# tranny help please help



## mouche (Feb 24, 2010)

my fourwheelers belt started sliping the other day. i took the cover off to change the belt as usual and i found out that it wasnt all the belt. the clutch that the belt rides in in the front is not tightening up like it should. any won with any info please help. i dont know if i explained this good enough or not but please help.


----------



## phreebsd (Dec 16, 2004)

what kind of bike is it?


----------



## mouche (Feb 24, 2010)

2003 yamaha kodiak 450


----------



## jblaze29 (Feb 25, 2010)

wat size tires are you running?? i was having somewhat of the same problem..one of my weights inside the front cam was ate up because the plastic retainer had came loose..also the guy that put my clutch kit in didnt put the cam back on correctly so it ate the splines off..also your clutch cam might be groved...it should be smooth..


----------



## mouche (Feb 24, 2010)
☆ ☆ ☆ ☆ ☆ ☆ ☆
PROMPT: Write the next part of the forum thread about the slipping four-wheeler clutch, picking up right after its last line. The rows that come next are separate material with no tie to the thread above.

RECORDS:
☆ ☆ ☆ ☆ ☆ ☆ ☆
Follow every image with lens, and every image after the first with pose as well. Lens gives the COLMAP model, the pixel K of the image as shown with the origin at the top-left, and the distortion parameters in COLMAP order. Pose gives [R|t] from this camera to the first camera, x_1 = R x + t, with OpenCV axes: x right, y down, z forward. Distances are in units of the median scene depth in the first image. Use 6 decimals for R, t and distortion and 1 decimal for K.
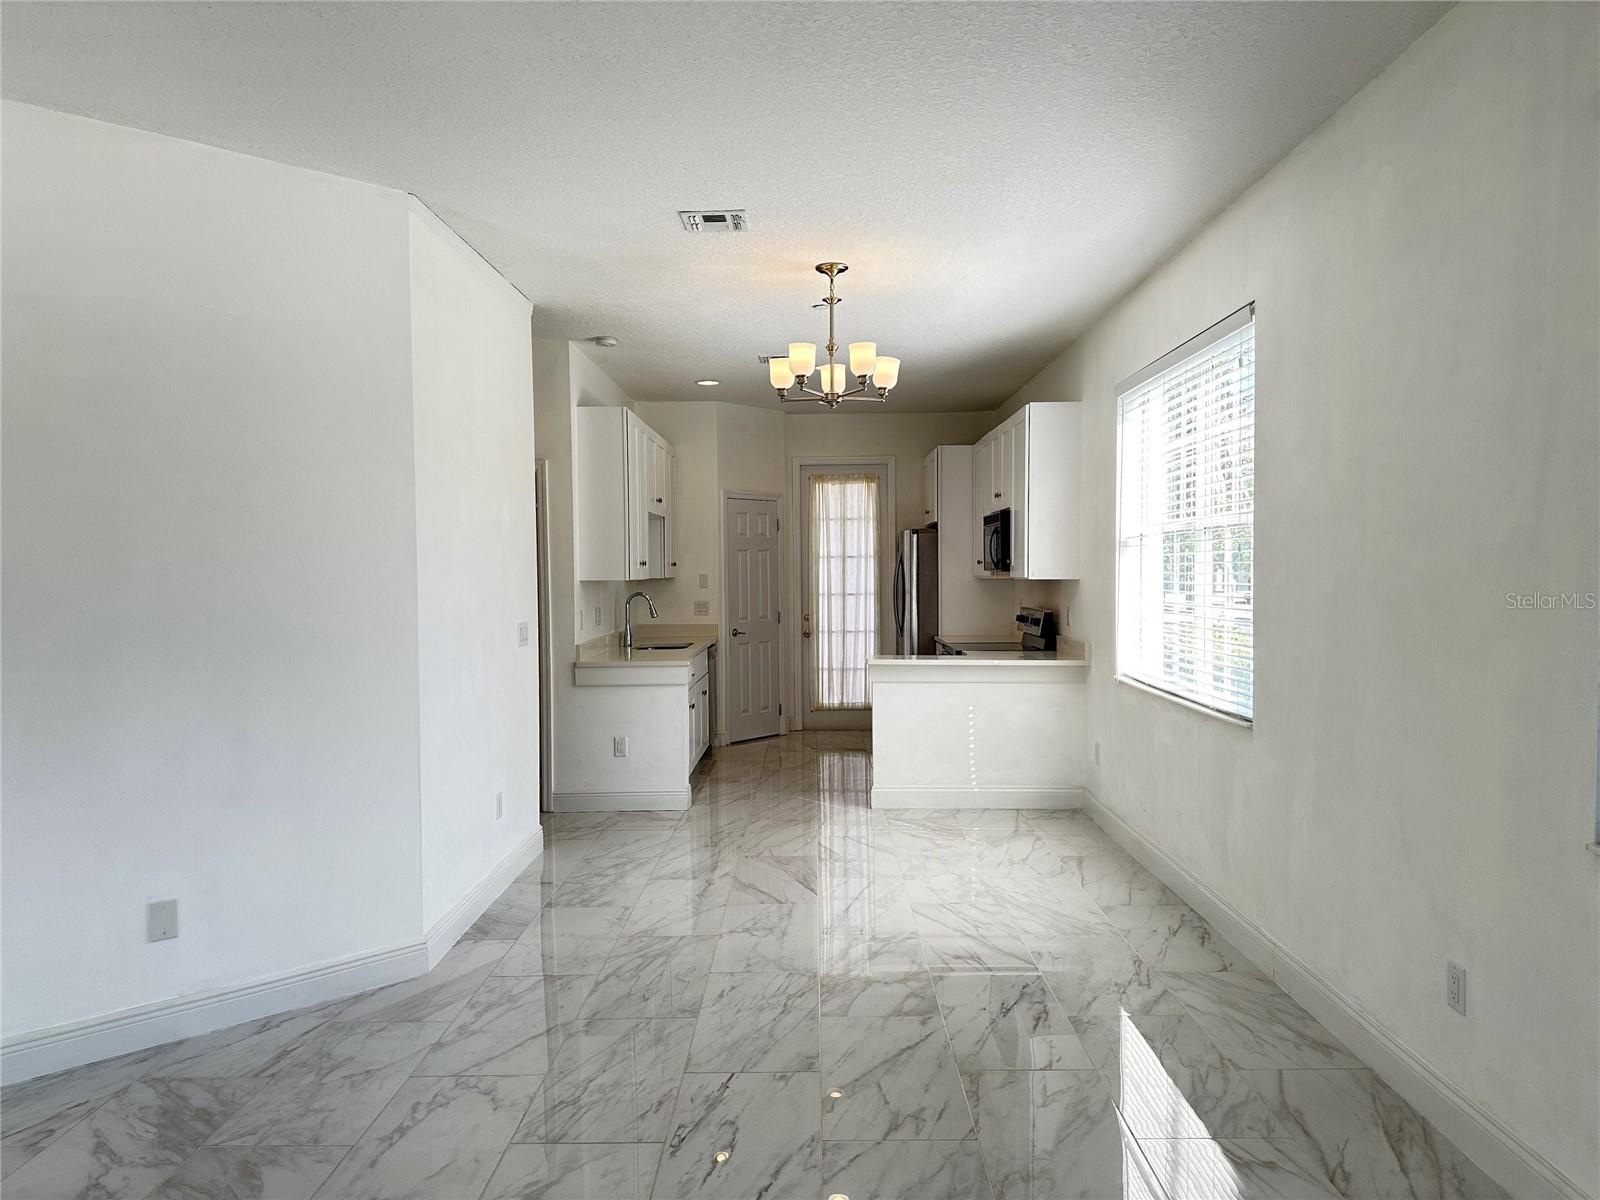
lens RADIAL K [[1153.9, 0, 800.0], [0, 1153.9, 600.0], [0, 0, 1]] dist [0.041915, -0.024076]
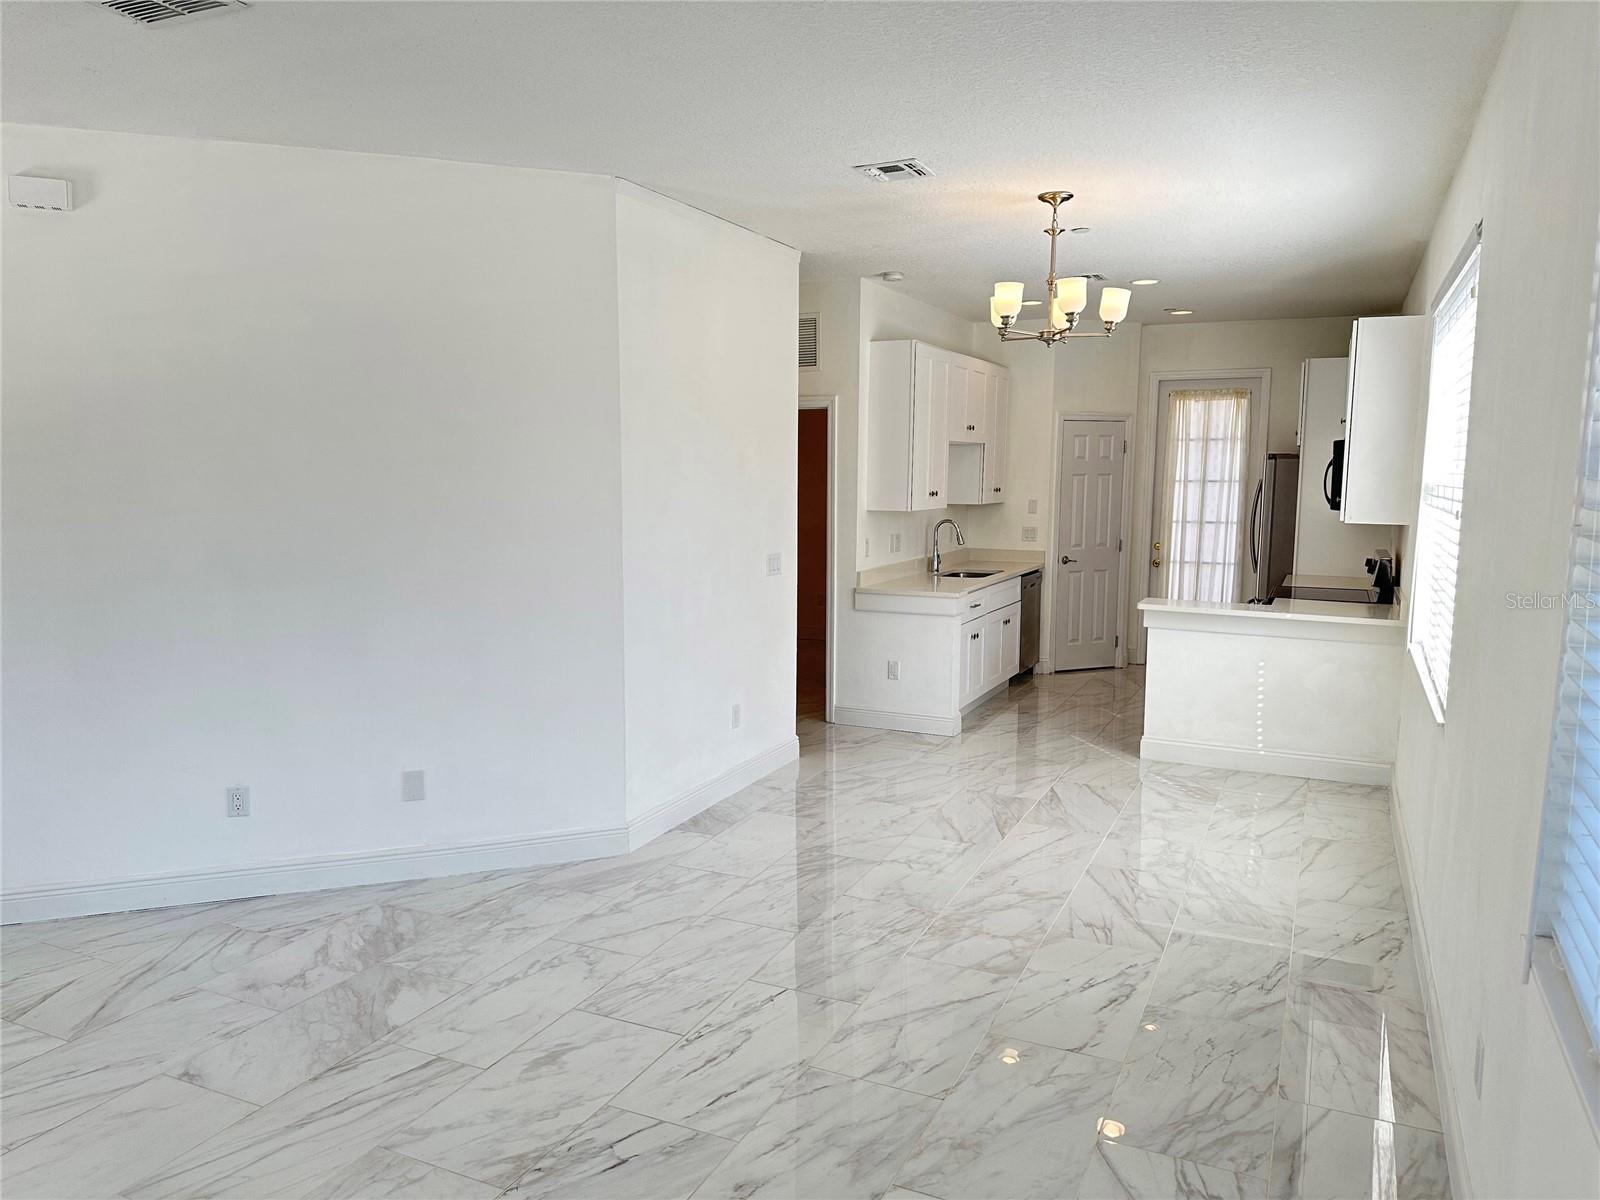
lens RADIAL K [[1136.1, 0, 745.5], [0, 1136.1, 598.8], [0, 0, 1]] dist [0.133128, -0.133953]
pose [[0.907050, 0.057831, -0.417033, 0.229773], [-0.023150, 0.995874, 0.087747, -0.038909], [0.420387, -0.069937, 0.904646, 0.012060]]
☆ ☆ ☆ ☆ ☆ ☆ ☆
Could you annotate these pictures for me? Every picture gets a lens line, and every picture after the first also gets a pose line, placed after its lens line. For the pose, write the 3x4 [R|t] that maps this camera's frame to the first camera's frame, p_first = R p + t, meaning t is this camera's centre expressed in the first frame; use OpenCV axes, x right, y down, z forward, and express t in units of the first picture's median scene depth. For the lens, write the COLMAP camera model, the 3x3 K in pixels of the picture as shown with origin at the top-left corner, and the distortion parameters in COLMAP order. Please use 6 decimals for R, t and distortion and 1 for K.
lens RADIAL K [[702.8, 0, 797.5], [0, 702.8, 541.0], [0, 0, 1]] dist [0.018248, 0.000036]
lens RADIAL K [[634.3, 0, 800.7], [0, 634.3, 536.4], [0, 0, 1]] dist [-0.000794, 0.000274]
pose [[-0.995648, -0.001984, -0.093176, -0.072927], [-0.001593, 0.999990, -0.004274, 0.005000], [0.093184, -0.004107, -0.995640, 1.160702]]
☆ ☆ ☆ ☆ ☆ ☆ ☆
OUTPUT OF THE TASK:
thanks i figured out the problem though


----------



## drtj (May 3, 2009)

What was it?


----------



## mouche (Feb 24, 2010)

mud was caked in the primary clutch and all around the rollers. come to find out it has never been cleaned since it was bought, it is an 03 model.


----------



## jblaze29 (Feb 25, 2010)

that will definetly do it for sure...yamaha makes a grease to go back in there comes in a tub..prob what i would go back with


----------



## mouche (Feb 24, 2010)

i was thinking of just using the grease we use to grease the heavy equipment and eighteen-wheelers. will that be good enough?


----------



## jblaze29 (Feb 25, 2010)

im sure that would be fine..me personally i like to use stuff thats made for it..but sure its all the same just comes in a different container...somebodys gotta make some money right


----------



## mouche (Feb 24, 2010)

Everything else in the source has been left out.